(Stored records)

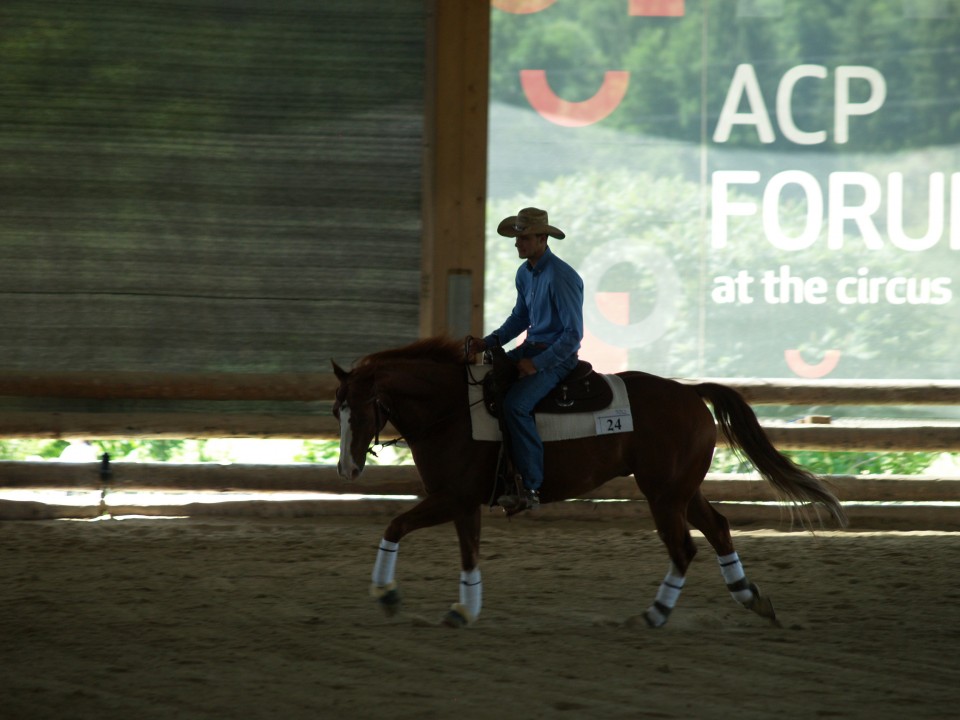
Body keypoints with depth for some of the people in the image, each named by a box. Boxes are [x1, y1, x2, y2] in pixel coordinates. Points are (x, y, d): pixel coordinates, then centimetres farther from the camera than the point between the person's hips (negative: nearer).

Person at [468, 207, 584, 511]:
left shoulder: (561, 277, -20)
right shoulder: (525, 274, 8)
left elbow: (573, 334, -20)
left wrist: (537, 364, -22)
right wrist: (489, 342, 5)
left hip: (558, 356, -9)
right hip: (531, 349, 9)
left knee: (515, 404, -29)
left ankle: (531, 488, -27)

- **What you have to do**: Can you rescale the lines from the one with "left elbow: (573, 334, -20)" through the end of the records? Write each of those lines out again in full, with every keypoint coordinate and depth value multiplied by 1.8 and rounded to a whole number, halves rounded up.

- **Problem solution**:
left elbow: (1031, 601, -36)
left wrist: (967, 655, -40)
right wrist: (880, 616, 9)
left hip: (1004, 641, -16)
right hip: (956, 628, 16)
left knee: (927, 727, -52)
left ankle: (956, 878, -49)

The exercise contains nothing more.